Uma palavra me chamou a atenção durante o seu texto: culpa. O Dalai Lama atual nos apresenta, no livro “A Arte da Felicidade”, estabelece três hipóteses básicas:
Todos nós queremos ser felizes;
A maioria das pessoas está tentando ser feliz da forma errada; e
O motivo pelo qual estamos tentando da forma errada é nossa ignorância sobre a natureza da realidade.
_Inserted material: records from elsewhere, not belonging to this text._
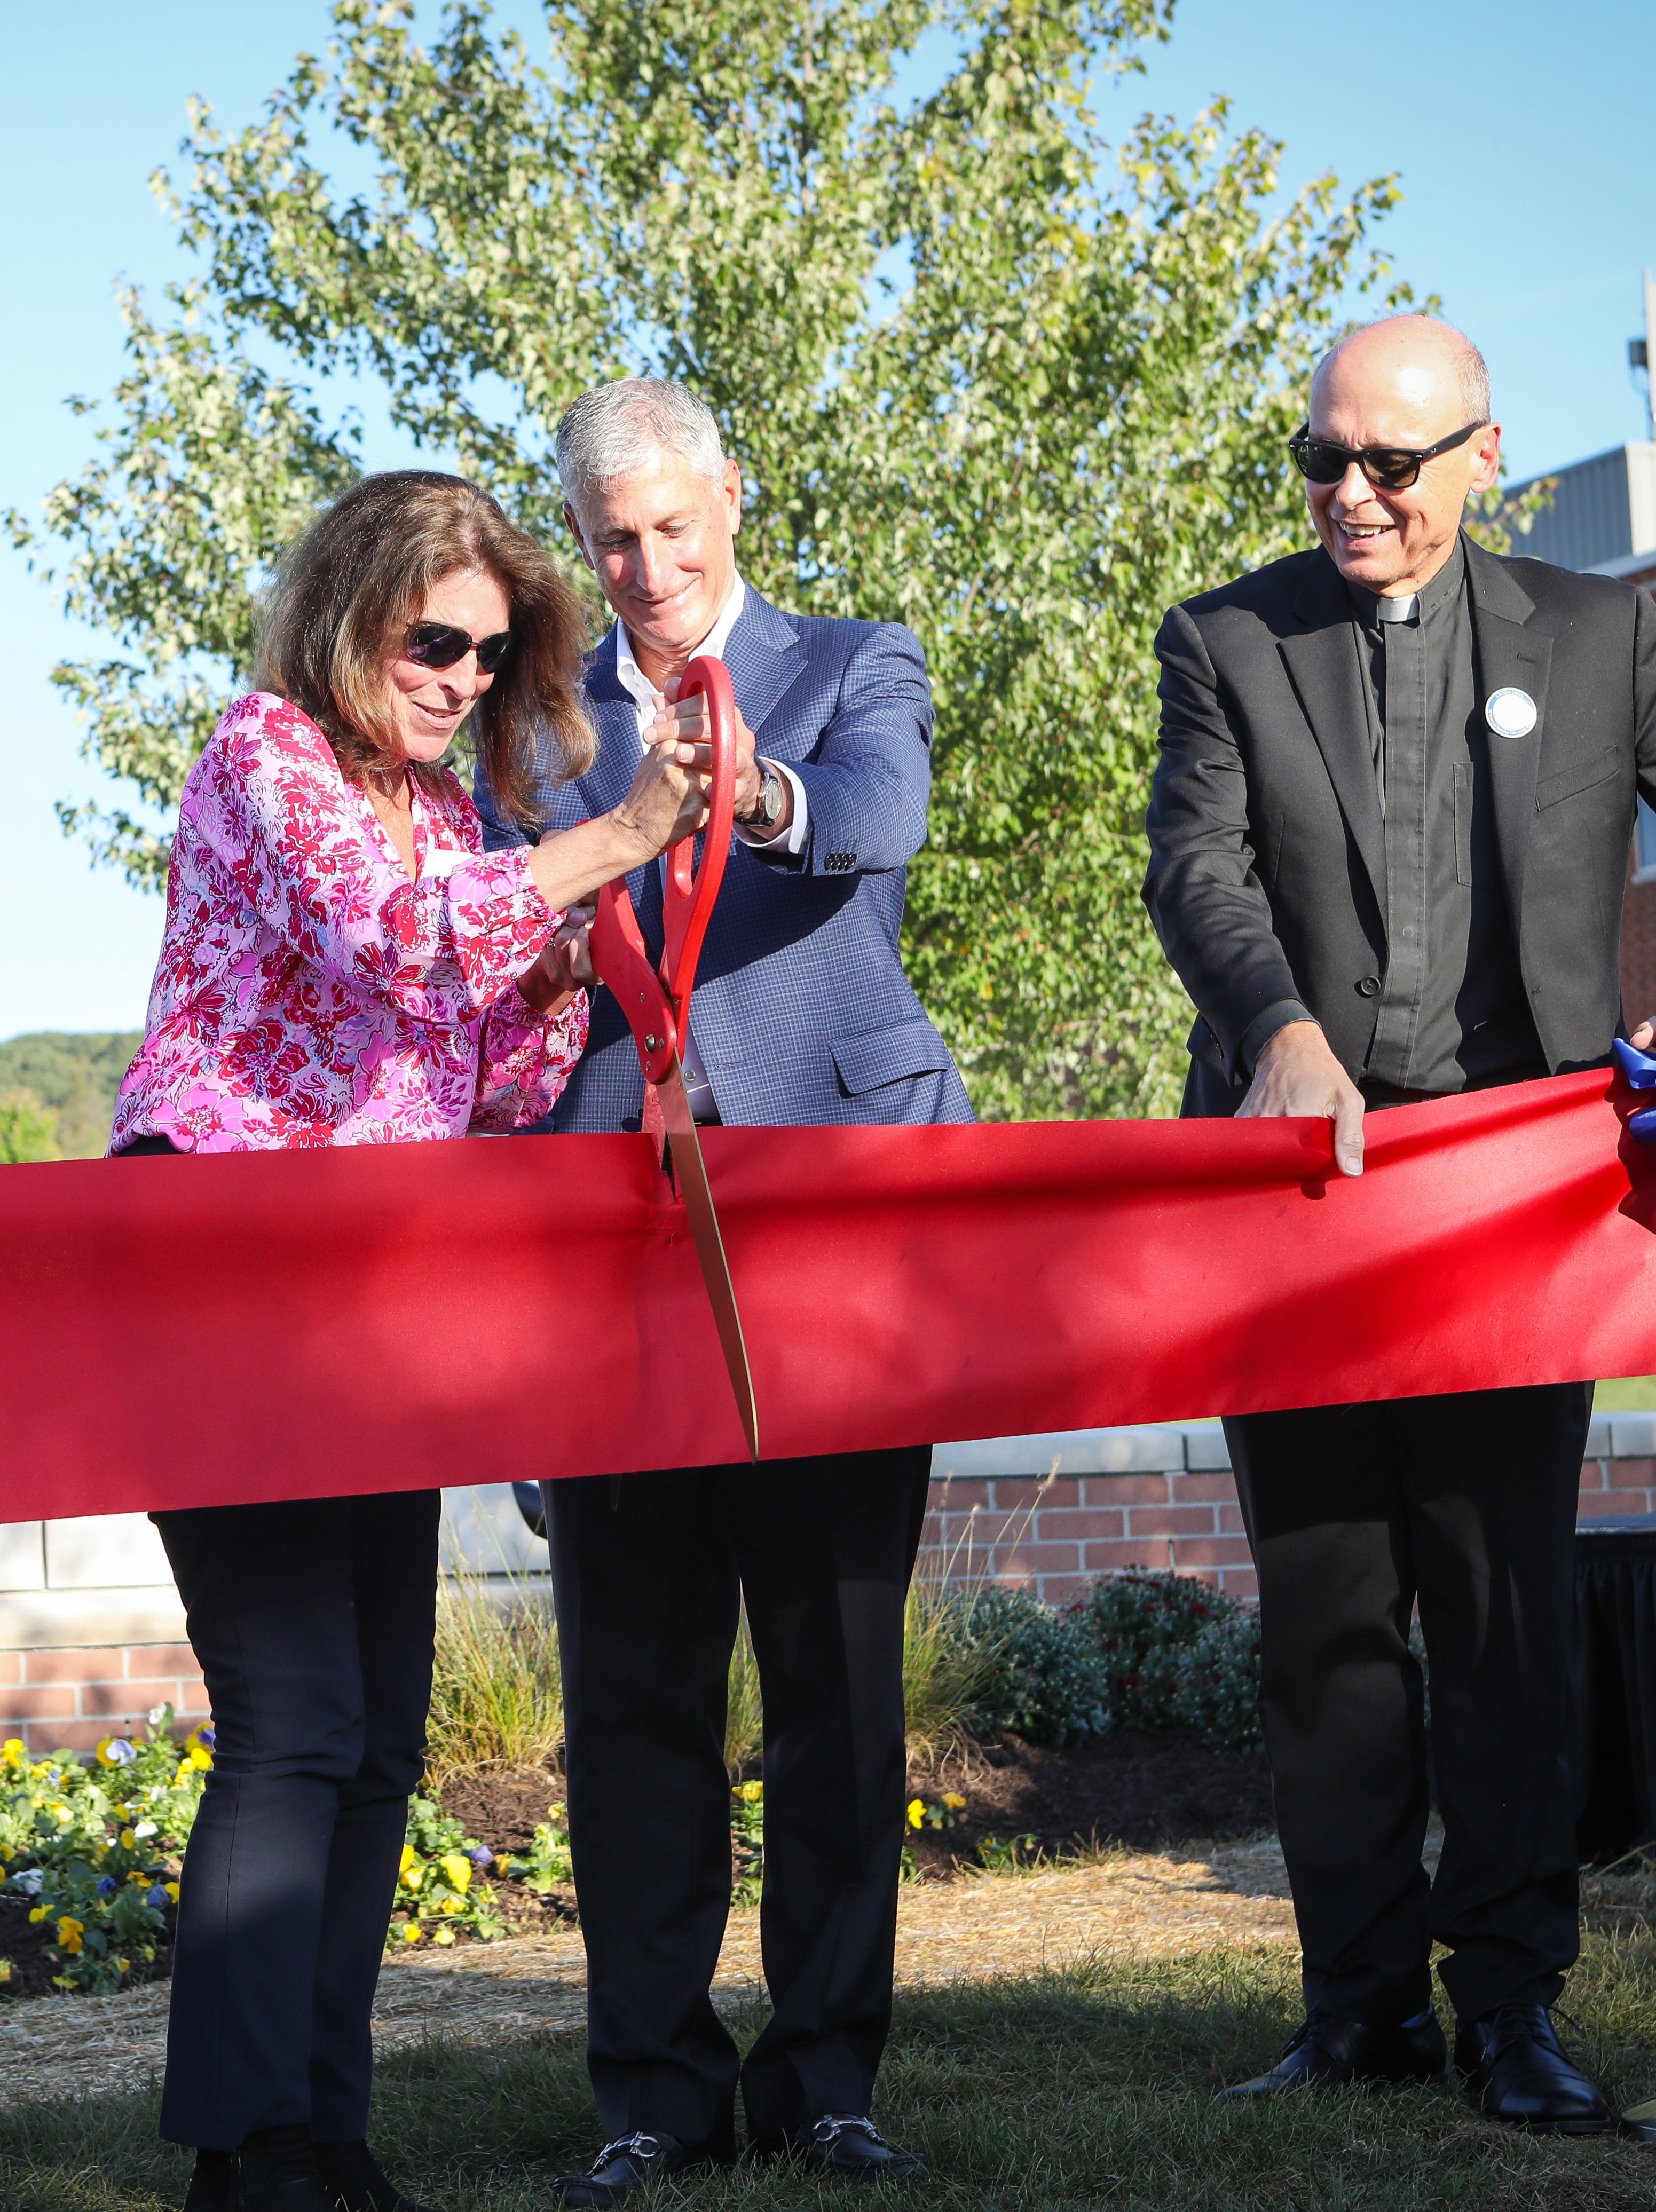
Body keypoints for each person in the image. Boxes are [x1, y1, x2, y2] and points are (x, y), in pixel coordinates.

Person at [1144, 314, 1656, 2129]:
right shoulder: (1228, 637)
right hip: (1292, 1194)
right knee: (1325, 1626)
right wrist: (1277, 1031)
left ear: (1482, 457)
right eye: (1321, 462)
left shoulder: (1599, 636)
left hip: (1510, 1207)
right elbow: (1197, 867)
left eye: (1390, 464)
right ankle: (1357, 2008)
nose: (1350, 497)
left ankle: (1515, 2009)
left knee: (1504, 1612)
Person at [113, 469, 706, 2212]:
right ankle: (242, 2154)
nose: (457, 676)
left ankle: (323, 2132)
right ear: (349, 613)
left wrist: (557, 979)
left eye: (487, 652)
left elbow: (498, 1078)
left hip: (373, 1310)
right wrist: (611, 840)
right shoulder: (264, 753)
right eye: (430, 639)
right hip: (228, 1287)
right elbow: (388, 945)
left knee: (373, 1732)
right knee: (293, 1721)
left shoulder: (445, 811)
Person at [478, 378, 970, 2203]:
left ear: (734, 504)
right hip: (615, 1255)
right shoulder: (531, 728)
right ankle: (651, 2091)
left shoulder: (857, 661)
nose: (652, 565)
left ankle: (829, 2079)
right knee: (635, 1697)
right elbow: (499, 949)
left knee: (841, 1687)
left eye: (678, 527)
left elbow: (876, 820)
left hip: (846, 1245)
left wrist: (741, 789)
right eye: (615, 538)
É interessante se pararmos pra pensar, realmente. Ninguém acorda desejando ser infeliz, nós buscamos a felicidade. O problema é que confundimos a felicidade com prazer: achamos que podemos encontrar a felicidade em dinheiro, bens materiais e outras coisas, quando isso nos traz, no máximo, prazer.
Quanto à ignorância, o Dalai Lama emprega essa palavra no sentido do não-saber, do não conhecimento de como a natureza mais elementar das coisas realmente funciona.
Essas três hipóteses, embora óbvias, fazem toda a diferença pra mim. Elas nos mostram que o problema se encontra no processo da busca da felicidade, não na natureza humana. Não é que tenhamos nascido pra sofrer, que a nossa natureza seja má ou que não possamos atingir a felicidade. Apenas não encontramos o caminho ainda.
Que diferença isso faz?
Tudo isso exclui nosso sentimento de culpa, que como você apontou, Tanaka, muitas vezes nos atrapalha. E de maneira poderosa, embora exclua esse sentimento, essas hipóteses reforçam nossa responsabilidade.